• [DIRECTIONS FOR THIS TASK] Search the records below for the line containing "Sie sparen Zeit, erhalten sofort eine erste". Write out that line and every line after it exactly as written.

──────── RECORD EXTRACTS

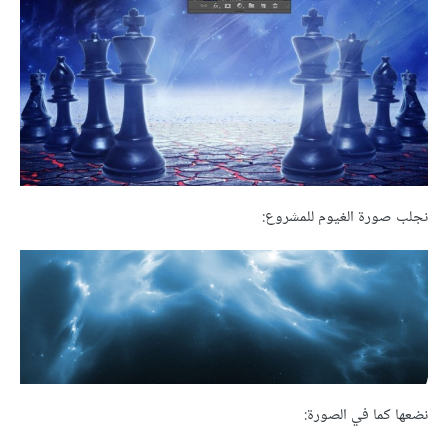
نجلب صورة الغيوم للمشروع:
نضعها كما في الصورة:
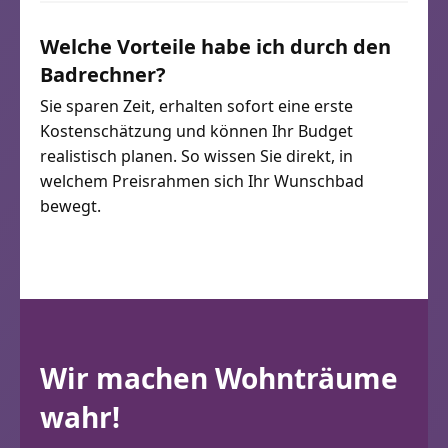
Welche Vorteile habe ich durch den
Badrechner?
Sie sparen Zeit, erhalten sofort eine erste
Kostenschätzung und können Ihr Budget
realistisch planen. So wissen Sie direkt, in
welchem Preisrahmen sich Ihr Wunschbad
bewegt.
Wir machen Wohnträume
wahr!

────────────────

• [COMPLETED EXERCISE]
Sie sparen Zeit, erhalten sofort eine erste
Kostenschätzung und können Ihr Budget
realistisch planen. So wissen Sie direkt, in
welchem Preisrahmen sich Ihr Wunschbad
bewegt.
Wir machen Wohnträume
wahr!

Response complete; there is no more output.